In this blog we’ll discuss what the concerns are around electric car production, the pros and cons of buying and owning an electric vehicle and where the industry needs to go in order to facilitate a successful increase in electric cars on the roads.
The push for sustainability
In the current climate, striving for sustainability is everyone’s responsibility. The UK government’s ten point ‘green industrial revolution’ plan outlines the targets that are expected of different industries, with a move to zero emission vehicles for automotive sustainability. The next step will be a ban on the sale of new petrol or diesel cars from 2030, which will put an increased emphasis on electric cars with the aim of reducing the biggest source of carbon emissions in the UK- transport.
With the majority of cars on the roads today being fuel-based, 31.5 million out of 31.7 million, this shift is not going to happen overnight. There’s a lot of factors and challenges that will need to be considered in order for the use of electric cars to become the majority.
The environmental impact of manufacturing electric cars- how green are they really?
One of the biggest criticisms of electric cars is the way they are produced, and the impact this has on the environment given that they are supposed to be the greener option. The main issue here is creating the batteries that power the cars which are lithium-ion and made up of metals like aluminium and copper alongside lithium, graphite, and nickel.
With the use of lithium-ion batteries escalating, we’re seeing a 58% increase in lithium mining to meet the demand. The concern comes from the amount of water that’s used in the mining process, which not only results in large volumes of acid waste water, but causes signs of decline in the immediate environment where the lithium is being mined. For example, the Atacama Salt Flat in Chile, which is the largest lithium extraction site in the world. In addition, there is the electricity consumption necessary to manufacture the batteries themselves.

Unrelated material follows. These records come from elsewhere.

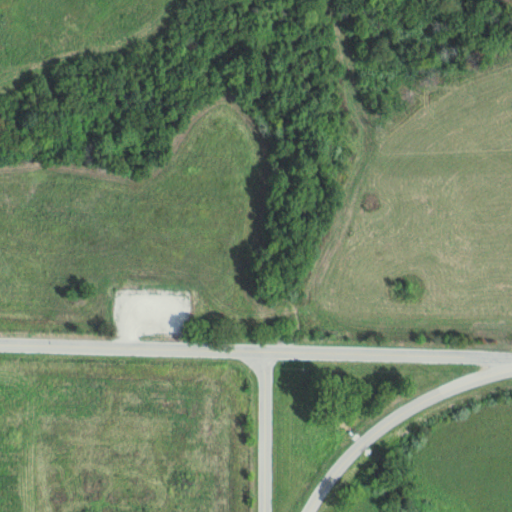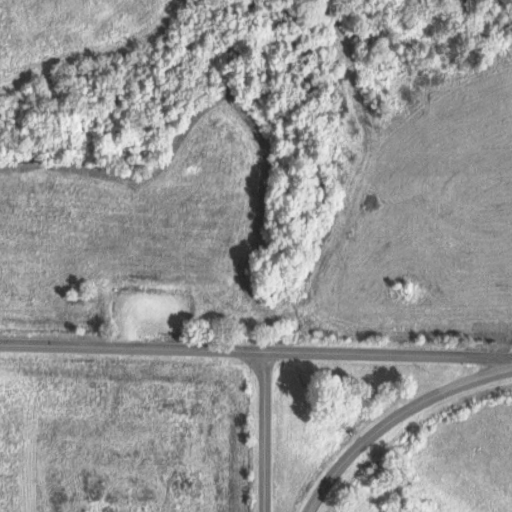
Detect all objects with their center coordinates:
road: (256, 350)
road: (393, 416)
road: (261, 430)
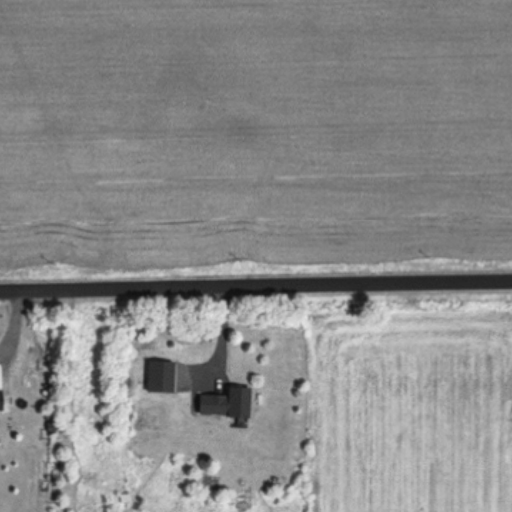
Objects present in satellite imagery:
crop: (254, 134)
road: (256, 278)
building: (0, 398)
building: (225, 402)
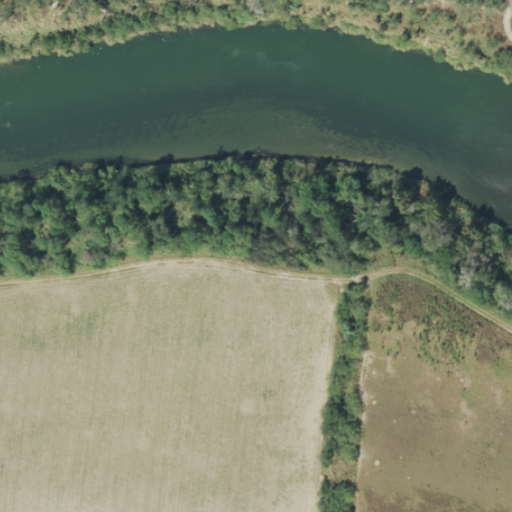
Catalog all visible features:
river: (261, 99)
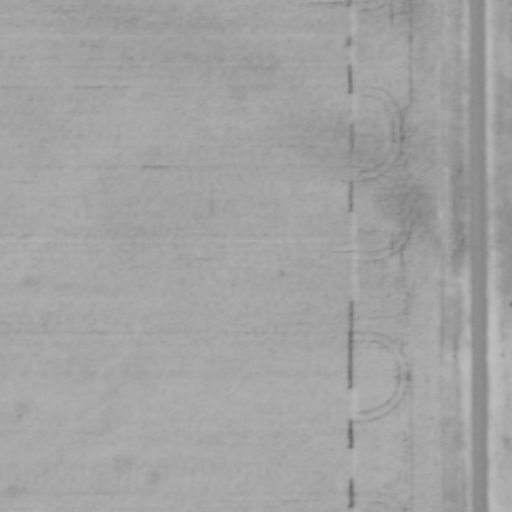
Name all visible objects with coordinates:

There is a lot of debate and analysis about whether electric cars really are the greener option- but the general consensus is that they are better for the environment in the long run. Andreas Unterstaller, transport and environment expert with the European Environment Agency (EEA) makes a crucial point on this:
“It is very important to say that no car will ever be 100 % clean…what we are saying is that if you really need to use a car, an electric car is the better choice for the environment… a car is still a car; replacing one with another type is not going to solve transport problems like congestion.”
The benefit to using an electric car is that it’s more energy efficient to run and does not emit the level of polluting emissions that a traditional car would, therefore reducing the environmental impact. This is a very basic summary of the findings of the EEA’s Transport and Environment Reporting Mechanism publication but the key thing to keep in mind is that the electric car industry is still emerging and growing, with lots of areas to consider and build on in order to maximise sustainability.
Two of the biggest factors which present a barrier for consumers to make the switch to an electric car are the cost and the availability of charging stations. Buying an electric car is more expensive than purchasing a traditional fuel-based one. An electric car is an investment- something that will be more efficient and greener in the long run, but the upfront cost is going to price lots of people out unless there are enough second-hand purchase options.
The availability of charging points is another huge factor in whether or not getting an electric car is even an option. This is largely dependent on where you live and what’s available in your area. While getting a private charging station set up at your home is possible, for those who live in apartments or rent their homes this might not be an option.
In rural areas, access to charging points is scarce as it presents a higher cost for companies to install them for which they will receive less of a profit, making this less of a priority. This makes it harder, if not pointless, for people living in rural areas to invest in an electric car if they can’t access adequate charging to run them.
With the 2030 deadline, the automotive industry has a lot of change to consider in order to meet the government expectations to move towards sustainable transport. While electric cars have a lot of potential, they are still very much the minority on the road. Making them more accessible for consumers and informing them of both the environmental and personal benefits will be key to getting more people to make the switch.